Background Due to the late and poor prognosis of non-small lung cancer(NSCLC), the mortality of patients is high, underlines the need to identify a credible prognostic marker for NSCLC patients. The aim of our study is to examine the association of allele frequency deviation (AFD) with the patient's survival, as well as identification and validation of a new prognostic signature to predict NSCLC overall survival(OS).
Methods First, we developed a new algorithm to calculate AFD from whole-exome sequencing(WES) data, then we compared the predictability of the patient's survival between AFD, tumor mutation burden (TMB) and change of variants allele frequency (dVAF). Second, we overlapped the differentially expressed genes (DEGs) from our data with the genes associated with the survival of The Cancer Genome Atlas (TCGA) database to confirm all genes significantly related to the survival of lung cancer. We identified 149 genes, 31 of which are new genes and have not been reported for lung cancer, that was used to develop a new prognostic model. Lung cancer adenocarcinoma (LUAD) data from the TCGA database was used to validate the gene-signature model. The prognostic model relating to the genes was established and validated in training and LUAD validation groups.

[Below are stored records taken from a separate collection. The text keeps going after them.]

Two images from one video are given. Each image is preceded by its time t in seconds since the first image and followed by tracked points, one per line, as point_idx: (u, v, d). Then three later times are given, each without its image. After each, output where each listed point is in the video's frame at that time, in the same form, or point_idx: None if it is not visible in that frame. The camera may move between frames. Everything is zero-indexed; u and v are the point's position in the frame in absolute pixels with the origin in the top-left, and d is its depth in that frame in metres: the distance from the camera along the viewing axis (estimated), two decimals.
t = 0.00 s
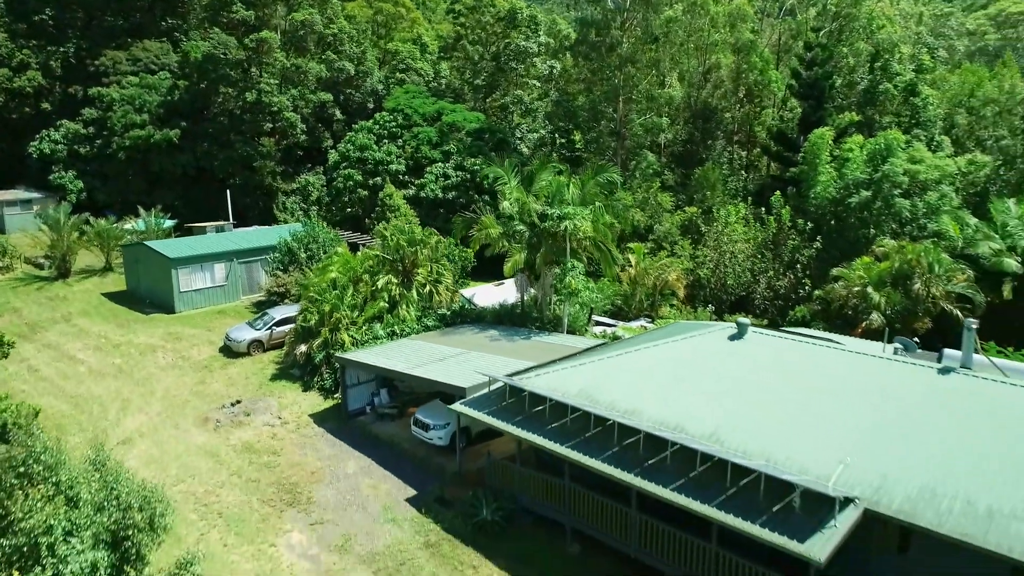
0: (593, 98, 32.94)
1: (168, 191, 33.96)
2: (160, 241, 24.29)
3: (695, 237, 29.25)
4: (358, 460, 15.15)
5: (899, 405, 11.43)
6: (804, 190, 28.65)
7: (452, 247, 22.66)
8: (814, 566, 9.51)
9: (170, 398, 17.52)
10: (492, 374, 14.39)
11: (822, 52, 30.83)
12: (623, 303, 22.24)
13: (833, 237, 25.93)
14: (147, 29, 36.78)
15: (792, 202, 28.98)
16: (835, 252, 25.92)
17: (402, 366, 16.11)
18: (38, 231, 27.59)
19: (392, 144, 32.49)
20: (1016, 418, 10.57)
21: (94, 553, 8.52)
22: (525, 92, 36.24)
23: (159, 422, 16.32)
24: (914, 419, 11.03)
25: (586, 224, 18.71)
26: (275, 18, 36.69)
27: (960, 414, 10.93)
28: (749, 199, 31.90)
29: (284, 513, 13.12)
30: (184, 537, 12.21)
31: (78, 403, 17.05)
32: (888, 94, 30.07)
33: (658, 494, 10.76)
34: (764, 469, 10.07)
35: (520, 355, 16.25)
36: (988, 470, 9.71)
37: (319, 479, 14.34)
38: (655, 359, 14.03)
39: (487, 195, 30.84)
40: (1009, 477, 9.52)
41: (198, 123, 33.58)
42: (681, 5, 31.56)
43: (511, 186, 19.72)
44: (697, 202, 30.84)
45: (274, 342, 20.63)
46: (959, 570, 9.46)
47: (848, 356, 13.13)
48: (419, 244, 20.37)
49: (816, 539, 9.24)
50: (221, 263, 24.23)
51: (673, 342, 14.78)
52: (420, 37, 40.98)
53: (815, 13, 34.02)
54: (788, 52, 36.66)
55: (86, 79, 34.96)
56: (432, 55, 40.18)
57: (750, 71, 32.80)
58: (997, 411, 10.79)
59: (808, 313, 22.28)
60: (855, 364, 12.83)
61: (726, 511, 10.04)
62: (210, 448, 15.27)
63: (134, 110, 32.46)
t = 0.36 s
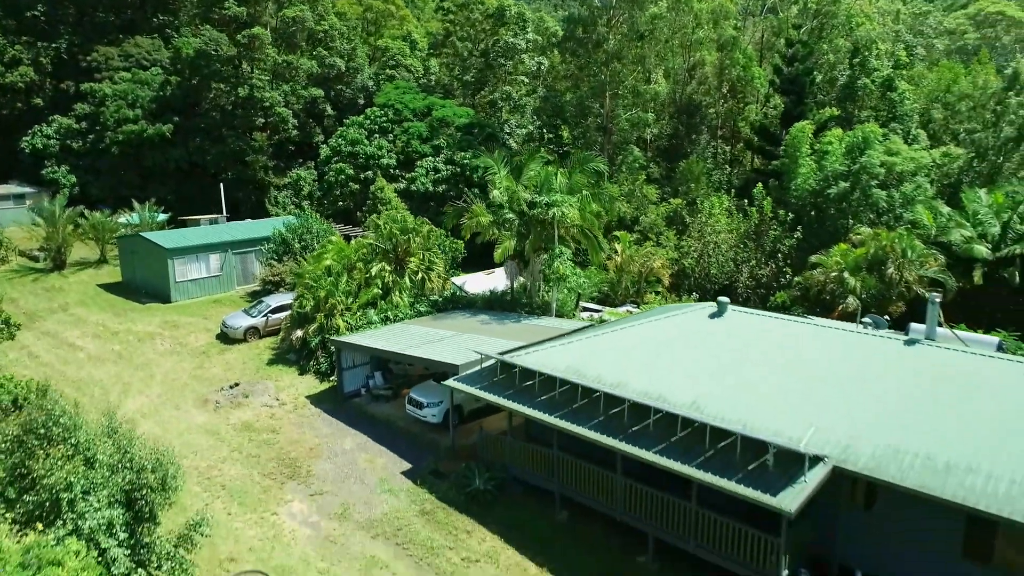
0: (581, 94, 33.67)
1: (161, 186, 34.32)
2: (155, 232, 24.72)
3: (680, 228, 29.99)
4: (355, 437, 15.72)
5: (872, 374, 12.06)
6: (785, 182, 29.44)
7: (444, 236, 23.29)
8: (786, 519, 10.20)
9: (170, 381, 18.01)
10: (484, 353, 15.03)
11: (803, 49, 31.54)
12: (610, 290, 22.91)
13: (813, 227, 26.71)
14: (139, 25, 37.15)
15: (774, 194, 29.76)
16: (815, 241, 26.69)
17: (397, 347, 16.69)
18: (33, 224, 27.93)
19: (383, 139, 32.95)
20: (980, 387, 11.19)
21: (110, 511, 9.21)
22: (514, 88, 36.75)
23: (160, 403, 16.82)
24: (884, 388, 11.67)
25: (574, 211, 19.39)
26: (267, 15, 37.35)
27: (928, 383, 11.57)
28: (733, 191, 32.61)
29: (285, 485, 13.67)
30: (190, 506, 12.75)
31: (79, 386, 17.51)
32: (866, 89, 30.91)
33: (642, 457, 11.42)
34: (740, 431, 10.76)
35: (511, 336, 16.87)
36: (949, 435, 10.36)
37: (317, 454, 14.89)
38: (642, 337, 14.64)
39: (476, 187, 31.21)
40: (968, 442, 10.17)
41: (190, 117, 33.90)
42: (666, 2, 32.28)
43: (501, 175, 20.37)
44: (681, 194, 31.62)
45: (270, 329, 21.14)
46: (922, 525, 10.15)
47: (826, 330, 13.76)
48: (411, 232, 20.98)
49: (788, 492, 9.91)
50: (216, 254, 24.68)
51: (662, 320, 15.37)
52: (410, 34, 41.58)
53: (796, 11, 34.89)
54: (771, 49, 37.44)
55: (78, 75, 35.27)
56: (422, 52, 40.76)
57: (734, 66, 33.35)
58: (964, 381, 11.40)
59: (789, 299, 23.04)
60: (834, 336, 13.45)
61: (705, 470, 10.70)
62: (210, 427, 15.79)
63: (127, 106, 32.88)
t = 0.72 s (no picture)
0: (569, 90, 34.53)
1: (154, 180, 34.68)
2: (150, 224, 25.14)
3: (665, 220, 30.72)
4: (351, 416, 16.28)
5: (844, 347, 12.75)
6: (768, 175, 30.23)
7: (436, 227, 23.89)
8: (761, 479, 10.87)
9: (169, 365, 18.49)
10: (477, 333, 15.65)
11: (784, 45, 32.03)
12: (597, 278, 23.55)
13: (795, 218, 27.49)
14: (131, 21, 37.47)
15: (757, 187, 30.53)
16: (796, 231, 27.51)
17: (392, 329, 17.27)
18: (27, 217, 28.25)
19: (374, 133, 33.41)
20: (944, 357, 11.88)
21: (122, 475, 9.75)
22: (502, 84, 36.34)
23: (160, 385, 17.30)
24: (854, 358, 12.40)
25: (561, 200, 20.07)
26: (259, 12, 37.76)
27: (898, 355, 12.22)
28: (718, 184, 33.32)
29: (285, 460, 14.22)
30: (193, 478, 13.27)
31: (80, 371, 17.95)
32: (846, 85, 31.74)
33: (626, 425, 12.07)
34: (718, 397, 11.43)
35: (502, 319, 17.48)
36: (915, 402, 11.03)
37: (315, 432, 15.44)
38: (628, 317, 15.28)
39: (466, 181, 31.83)
40: (931, 407, 10.87)
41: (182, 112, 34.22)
42: None
43: (491, 166, 21.01)
44: (667, 187, 32.37)
45: (266, 316, 21.64)
46: (887, 484, 10.85)
47: (802, 307, 14.44)
48: (404, 222, 21.58)
49: (763, 453, 10.57)
50: (211, 245, 25.12)
51: (647, 301, 16.01)
52: (400, 31, 42.19)
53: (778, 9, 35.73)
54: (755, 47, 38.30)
55: (71, 71, 35.57)
56: (412, 49, 41.34)
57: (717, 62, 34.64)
58: (932, 353, 12.06)
59: (770, 286, 23.79)
60: (810, 313, 14.11)
61: (686, 435, 11.35)
62: (210, 408, 16.29)
63: (120, 101, 33.21)
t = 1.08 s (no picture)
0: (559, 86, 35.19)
1: (148, 175, 35.05)
2: (147, 216, 25.58)
3: (653, 212, 31.38)
4: (349, 397, 16.83)
5: (820, 321, 13.40)
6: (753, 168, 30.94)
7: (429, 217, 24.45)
8: (740, 444, 11.52)
9: (169, 350, 18.98)
10: (470, 315, 16.21)
11: (768, 41, 32.75)
12: (587, 267, 24.15)
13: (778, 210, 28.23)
14: (124, 18, 37.80)
15: (743, 181, 31.24)
16: (779, 222, 28.25)
17: (387, 313, 17.82)
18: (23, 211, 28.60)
19: (367, 128, 33.83)
20: (914, 332, 12.54)
21: (135, 442, 10.28)
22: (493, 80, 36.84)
23: (161, 369, 17.79)
24: (829, 333, 13.04)
25: (551, 189, 20.67)
26: (252, 9, 38.27)
27: (871, 330, 12.87)
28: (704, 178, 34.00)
29: (285, 436, 14.75)
30: (197, 453, 13.80)
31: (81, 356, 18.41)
32: (828, 80, 32.53)
33: (613, 396, 12.68)
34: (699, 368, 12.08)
35: (494, 303, 18.05)
36: (885, 373, 11.68)
37: (314, 411, 15.98)
38: (616, 297, 15.87)
39: (458, 174, 32.37)
40: (901, 376, 11.53)
41: (176, 108, 34.55)
42: None
43: (483, 157, 21.65)
44: (655, 180, 33.05)
45: (263, 305, 22.15)
46: (861, 449, 11.49)
47: (782, 285, 15.10)
48: (398, 212, 22.10)
49: (741, 418, 11.22)
50: (207, 237, 25.58)
51: (634, 282, 16.61)
52: (391, 29, 42.73)
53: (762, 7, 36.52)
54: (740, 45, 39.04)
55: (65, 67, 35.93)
56: (403, 46, 41.87)
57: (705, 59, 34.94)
58: (902, 327, 12.72)
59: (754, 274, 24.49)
60: (789, 292, 14.74)
61: (669, 404, 11.98)
62: (211, 389, 16.81)
63: (114, 96, 33.59)
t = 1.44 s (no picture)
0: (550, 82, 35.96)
1: (143, 170, 35.46)
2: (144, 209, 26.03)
3: (641, 204, 32.02)
4: (346, 379, 17.38)
5: (798, 299, 14.07)
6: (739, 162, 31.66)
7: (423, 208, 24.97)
8: (721, 413, 12.16)
9: (170, 336, 19.47)
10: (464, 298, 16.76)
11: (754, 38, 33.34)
12: (577, 257, 24.72)
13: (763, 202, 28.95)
14: (119, 14, 38.18)
15: (730, 174, 31.92)
16: (765, 214, 28.95)
17: (382, 298, 18.36)
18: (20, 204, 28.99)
19: (360, 124, 34.18)
20: (887, 309, 13.19)
21: (146, 412, 10.82)
22: (484, 78, 37.69)
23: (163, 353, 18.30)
24: (807, 311, 13.68)
25: (541, 179, 21.28)
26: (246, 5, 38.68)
27: (847, 307, 13.52)
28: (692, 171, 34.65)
29: (286, 415, 15.29)
30: (201, 428, 14.34)
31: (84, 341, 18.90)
32: (812, 76, 33.27)
33: (601, 371, 13.30)
34: (683, 342, 12.72)
35: (487, 287, 18.60)
36: (859, 346, 12.33)
37: (313, 392, 16.53)
38: (605, 280, 16.44)
39: (451, 168, 32.90)
40: (872, 348, 12.21)
41: (170, 103, 34.97)
42: None
43: (476, 149, 22.24)
44: (643, 173, 33.71)
45: (260, 293, 22.66)
46: (837, 418, 12.12)
47: (763, 267, 15.75)
48: (393, 202, 22.62)
49: (722, 388, 11.86)
50: (204, 228, 26.04)
51: (621, 267, 17.24)
52: (383, 26, 43.25)
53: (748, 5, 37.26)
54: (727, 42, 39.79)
55: (60, 63, 36.34)
56: (396, 43, 42.36)
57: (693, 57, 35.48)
58: (876, 305, 13.37)
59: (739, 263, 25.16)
60: (770, 274, 15.36)
61: (655, 377, 12.60)
62: (212, 372, 17.33)
63: (109, 91, 33.99)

Results There was a significant association found between the high AFD value and poor survival among non-small cell lung cancer (NSCLC) patients. A novel seven genes (UCN2, RIMS2, CAVIN2, GRIA1, PKHD1L1, PGM5, CLIC6) were obtained through multivariate Cox regression analysis and significantly associated with NSCLC patients survival. Cox regression analysis confirmed that AFD and 7-gene signature are an independent prognostic marker in NSCLC patients. The AUC for 5-year survival in AFD and the AUC for 3-year survival in both training and validation groups were greater than 0.7.
Conclusion As a result, AFD and 7-gene signatures were identified as new independent predictive factors used for predicting the survival among NSCLC patients.